Summer has come to Japan, and it is hot as balls. The heat isn’t as bad as the humidity. At night, and even during the day, you can actually see the air because it is so thick with moisture. Every few days we hit a breaking point. The sky opens up and torrents of rain pour down. I’ve taken to bringing a spare t-shirt and a towel to school with me, as I tend to sweat through the first one before second period. In August the rain will taper off, the heat will increase, and my students will be off on their summer vacation. And so will I.
My friend Dana is coming to Japan in August, for which I am very excited. Though I’ve only known Dana for a year, she’s someone with which I feel very close. She’s very intelligent and quite well traveled, but I think Japan will be a whole other world to her. A culture similar to our own but in many ways quite different. I look forward to showing her around and us making some new discoveries together.
Our plans are still in the rough stages. We’ll meet in Tokyo, explore the city for a week, take a day trip to Kamakura, go clubbing at Ageha. The next week will be spent in Kansai. A day in my town, a day for Kobe or Nara, and the remainder split between Kyoto and Osaka. There is so much to this country and each city. The same can be said of the US. I still have so much more to see.
July 7th is Tanabata Matsuri, and though I will post this later, today is Independence Day. I’ve spent the past week doing a bit of cultural exchange in my classes, explaining the 4th of July to my students while they explain Tanabata Matsuri to me. I put together a nice Powerpoint presentation and speech, which I feel went very well. However, doing research for the presentation made me a bit home sick.

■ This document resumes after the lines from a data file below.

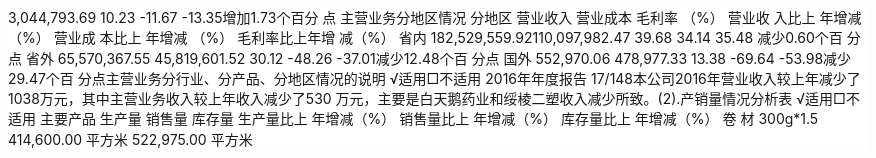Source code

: 3,044,793.69
10.23
-11.67
-13.35增加1.73个百分
点
主营业务分地区情况
分地区
营业收入
营业成本
毛利率
（%）
营业收
入比上
年增减
（%）
营业成
本比上
年增减
（%）
毛利率比上年增
减（%）
省内
182,529,559.92110,097,982.47
39.68
34.14
35.48
减少0.60个百
分点
省外
65,570,367.55
45,819,601.52
30.12
-48.26
-37.01减少12.48个百
分点
国外
552,970.06
478,977.33
13.38
-69.64
-53.98减少29.47个百
分点主营业务分行业、分产品、分地区情况的说明
√适用□不适用
2016年年度报告
17/148本公司2016年营业收入较上年减少了1038万元，其中主营业务收入较上年收入减少了530
万元，主要是白天鹅药业和绥棱二塑收入减少所致。(2).产销量情况分析表
√适用□不适用
主要产品
生产量
销售量
库存量
生产量比上
年增减（%）
销售量比上
年增减（%）
库存量比上
年增减（%）
卷
材
300g*1.5
414,600.00
平方米
522,975.00
平方米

The 4th of July is something uniquely American, and the Boston celebration is quite amazing. I’ve often over looked it in the past, but the 4th of July, America’s history and what America stands for is something truly wonderful. Becoming jaded is easy, and the word “patriotism” is bandied about by a lot of ignorant and hateful people. They abuse the word, and make people ashamed of its presentation. But patriotism isn’t something we should shy from, or twist for our own meanings. Patriotism is not owned by one group but shared by any individuals who love their country. Those who fight for their country, be it in war or by pushing for positive change and greater unification, are patriots. People who seek bring progress, focus on the welfare of their fellow man and the betterment of their country are patriots. Those who seek to undermine the lesser man, the under privileged, the poor, the diverse and the different, are no better than the oppressive monarchy we fought to free ourselves from two hundred thirty four years ago. They are no patriots.
For all its faults and flaws, I love America. I know what it is, what it was and what it can be. I hope for a brighter tomorrow, and support all those working towards one. Living in a foreign country, despite it being one I love, has given me a renewed sense of patriotism. I am proud to be an American. And while I can’t see a large fireworks display or listen to the Boston Pops, I will spend this night grilling hamburgers, drinking beer, and lighting off what fire works I can get at the local convenience store while humming the Star Spangled Banner. Not in that order, though. What could be more American?